The proposal before us would repeal a particular mandate known as auto-enrollment. As the name suggests, the law requires certain employers to automatically enroll employees in a government-approved insurance plan. This mandate will create a lot of unnecessary confusion for workers and employers and result in costly penalties for those who may already have insurance coverage. The mandate is so convoluted and confusing that after four years the Department of Labor still hasn’t figured out a way to enforce it. Let’s repeal this costly mandate and help empower workers to do what’s best for themselves and their families.

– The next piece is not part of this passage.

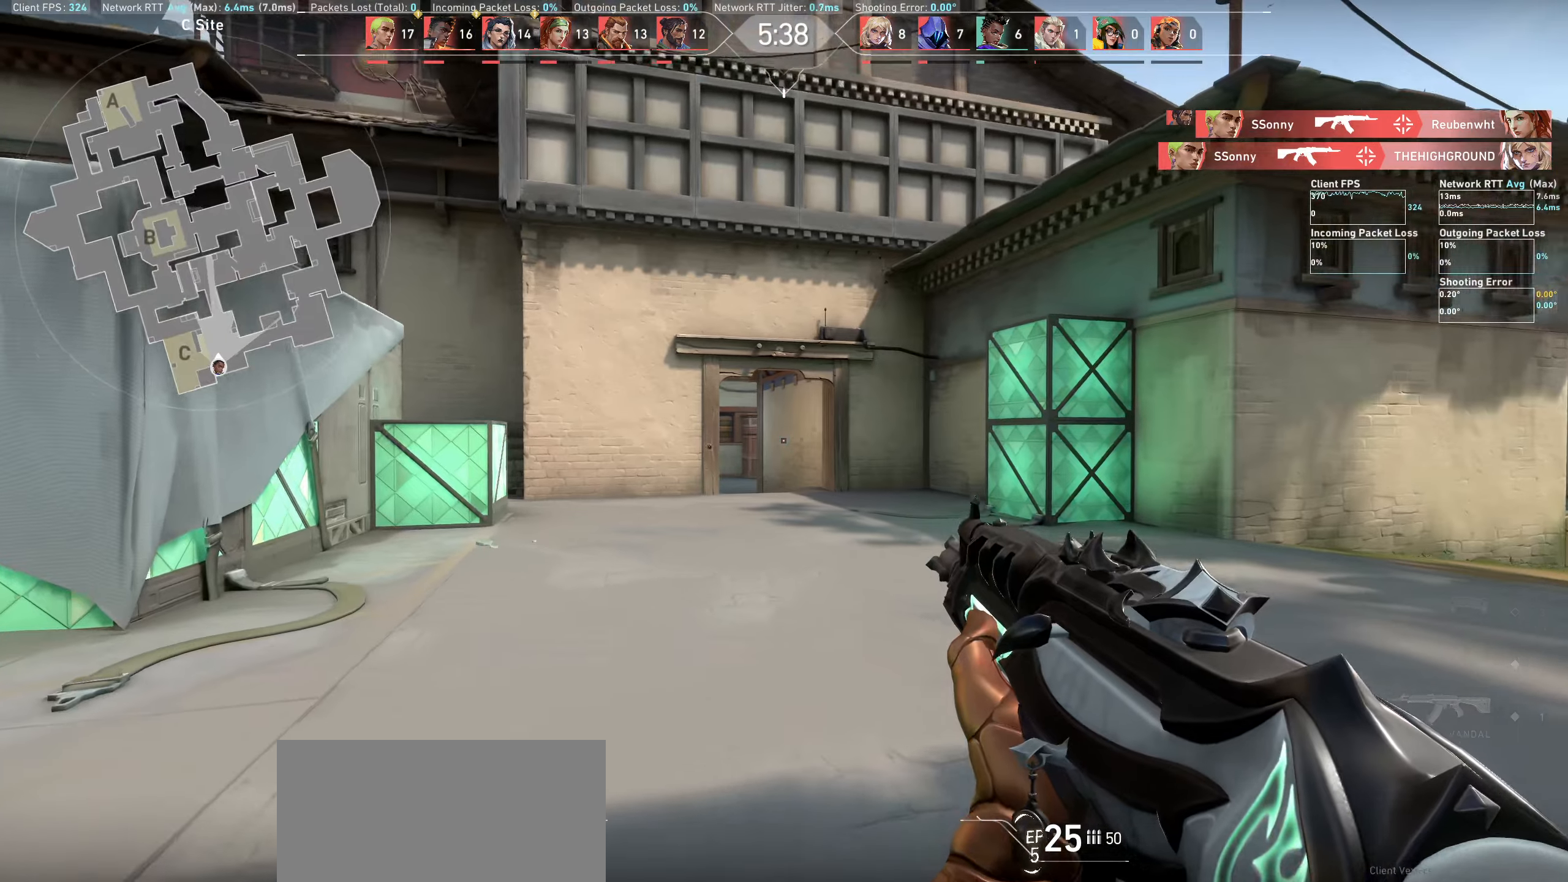
{"keys": ["d"], "mouse": [], "events": [[133, "a", "up"], [316, "d", "down"]]}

The third and final priority we can and must address through reconciliation is holding Planned Parenthood accountable. Recent videos portray a number of practices by Planned Parenthood that are nothing short of gruesome and shocking. Charmaine Yoest, president of Americans United for Life, recently testified the videos as “deeply unsettling,” as well as “tragic and difficult to watch.” She went on to say, “Americans should not be forced to fund such unethical and abhorrent practices.” Many in Congress and concerned citizens from across the country agree.
Our colleagues on the Energy and Commerce Committee are leading this important effort. Right now, they are considering a reconciliation proposal that would stop the flow of taxpayer dollars to Planned Parenthood and redirect those resources to higher quality health care services for women. I hope we seize this opportunity to protect taxpayers and hold this organization accountable.
In closing, let me just say that the reconciliation process is never easy; it is always tough, complicated, and controversial. But because of our work here today, as well as the efforts of our colleagues on the Energy and Commerce Committee and the Ways and Means Committee, we can take an important step that will help address the priorities of the American people. I urge my colleagues to support this proposal and the reconciliation process as it unfolds in the weeks ahead.